🤖 AI Summary
Despite significant advances in AI for mathematical and scientific tasks, contemporary models frequently fail on elementary deductive reasoning, exposing a fundamental deficiency in reliable logical inference. This failure stems from the statistical learning paradigm, which optimizes average-case performance over data distributions rather than guaranteeing correctness across all inputs.
Method: We propose “exact learning”—a non-statistical, deterministic learning framework grounded in formal logic, computability theory, and symbolic deductive mechanisms—requiring provably correct outputs for every input, not merely probabilistic approximations.

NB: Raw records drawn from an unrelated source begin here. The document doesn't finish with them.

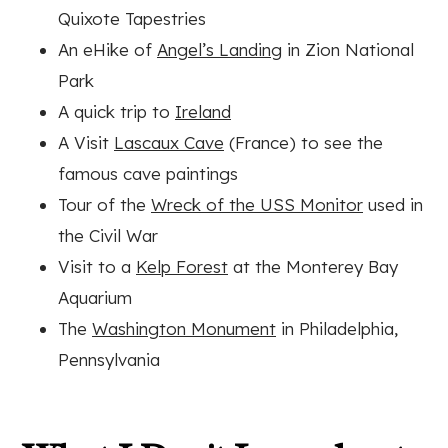
Quixote Tapestries
An eHike of
Angel’s Landing
in Zion National
Park
A quick trip to
Ireland
A Visit
Lascaux Cave
(France) to see the
famous cave paintings
Tour of the
Wreck of the USS Monitor
used in
the Civil War
Visit to a
Kelp Forest
at the Monterey Bay
Aquarium
The
Washington Monument
in Philadelphia,
Pennsylvania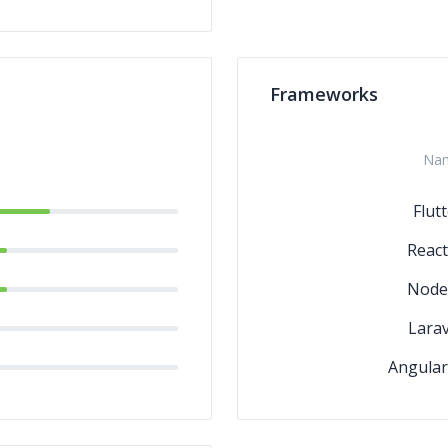
Frameworks
Na
Flut
React
Node.
Larav
Angular.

Contribution/Results: (1) We formally establish that exact learning is a necessary condition for general intelligence; (2) we identify systematic, inherent limitations of current models in sound deductive reasoning; and (3) we provide both theoretical foundations and concrete technical pathways for a foundational paradigm shift in AI—from probabilistic approximation toward logically guaranteed correctness.
📝 Abstract
Sound deductive reasoning -- the ability to derive new knowledge from existing facts and rules -- is an indisputably desirable aspect of general intelligence. Despite the major advances of AI systems in areas such as math and science, especially since the introduction of transformer architectures, it is well-documented that even the most advanced frontier systems regularly and consistently falter on easily-solvable deductive reasoning tasks. Hence, these systems are unfit to fulfill the dream of achieving artificial general intelligence capable of sound deductive reasoning. We argue that their unsound behavior is a consequence of the statistical learning approach powering their development. To overcome this, we contend that to achieve reliable deductive reasoning in learning-based AI systems, researchers must fundamentally shift from optimizing for statistical performance against distributions on reasoning problems and algorithmic tasks to embracing the more ambitious exact learning paradigm, which demands correctness on all inputs. We argue that exact learning is both essential and possible, and that this ambitious objective should guide algorithm design.